(Provided entries Opens)

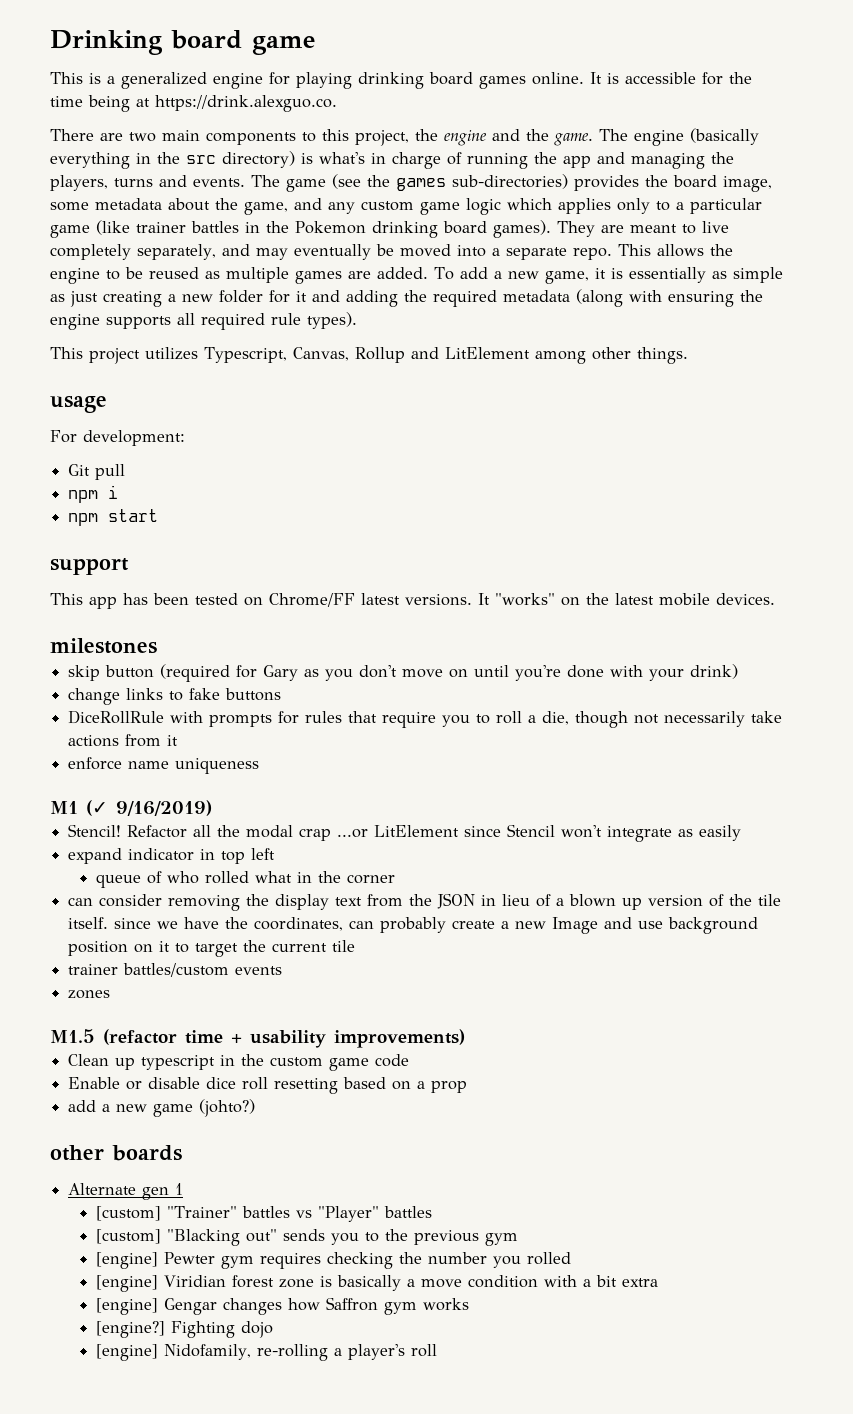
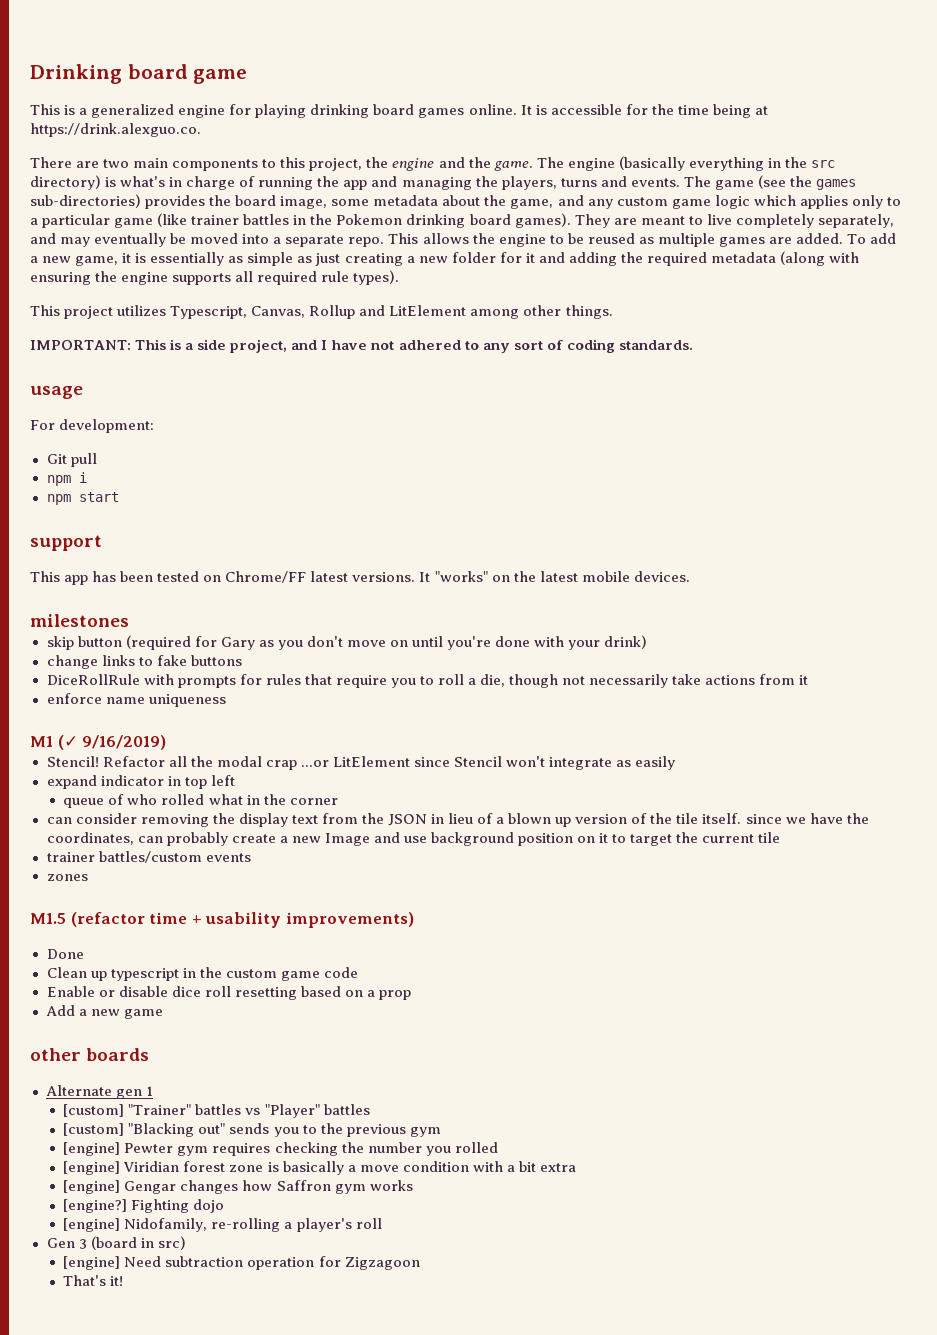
(688, 355) none -> [30,339,693,353] // IMPORTANT: This is a side project, and I have not adhered to any sort of coding standards.
(465, 1038) none -> [46,949,84,959] // Done
[68,1100,97,1112] add -> [45,1005,75,1016] Add
[199,1099,256,1117] (johto?) -> (163, 1014) none
(437, 1350) none -> [46,1236,186,1250] [63,1256,420,1270] [63,1275,124,1286] // Gen 3 (board in src) // [engine] Need subtraction operation for Zigzagoon // That's it!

(Provided entries Closes)

What the exercise asks :: Once the images are set aside, retype all of the material above exactly.

Written reply ::
(688, 355) none -> [30,339,693,353] // IMPORTANT: This is a side project, and I have not adhered to any sort of coding standards.
(465, 1038) none -> [46,949,84,959] // Done
[68,1100,97,1112] add -> [45,1005,75,1016] Add
[199,1099,256,1117] (johto?) -> (163, 1014) none
(437, 1350) none -> [46,1236,186,1250] [63,1256,420,1270] [63,1275,124,1286] // Gen 3 (board in src) // [engine] Need subtraction operation for Zigzagoon // That's it!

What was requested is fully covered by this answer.